In the small Sicilian town of Tusa, travel-weary but excited, my father walked into city hall. With help from my cousin, an ex-pat living in Florence, my father began to explain about the letters. Recognition lit up in the desk clerk’s eyes: “You’re the one! Yes, we’ve been waiting for you.”
Months before, my father had started a letter-writing campaign to anyone in Tusa with the last name matching his maternal great grandfather’s. His letters had inspired many inquiries: “Am I related to this mysterious American?” In one case, the answer was yes.
My father met his second cousin that day. He saw pictures of his great-uncle, and learned about his Italian heritage.
It’s how my dad always travels–with purpose, with enthusiasm, and with an insatiable curiosity for the world and its history.
He served in the Air Force in the mid-1960s, assigned to an intelligence post in Germany.
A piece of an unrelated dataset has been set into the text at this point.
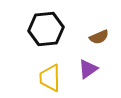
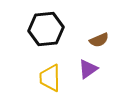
brown semicircle: moved 3 px down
For a kid who grew up poor on the wrong side of the tracks in Providence, RI, he took advantage of this opportunity to explore Europe.
After the service, my father brought his new-found wanderlust and a passion for history stateside. It was time to see his own country.
When he married my mother, they honeymooned in Gettysburg. After my brother and I were born, we spent our childhood on the road: posing for pictures at historic sites, singing around the campfire, helping to fold the map.
We weren’t always easy to travel with. We complained . . . a lot. Our feet hurt. We were hungry. And we were always, always b-o-r-e-d.
Except that we weren’t really bored. We were having the time of our lives.
My father is the reason I’m always planning two (or three, or four) vacations ahead. He’s the reason I studied abroad in college. He’s the reason I started this blog.
My father is the reason my children will see the world, as much as I can show them, and they will pass this legacy of exploration on to their children.
It’s a gift from my father that I will never be able to repay. But I’ll try, by embracing every opportunity to get away and to learn from the places I visit.
And when my own kids complain of being bored, I’ll smile. I know better.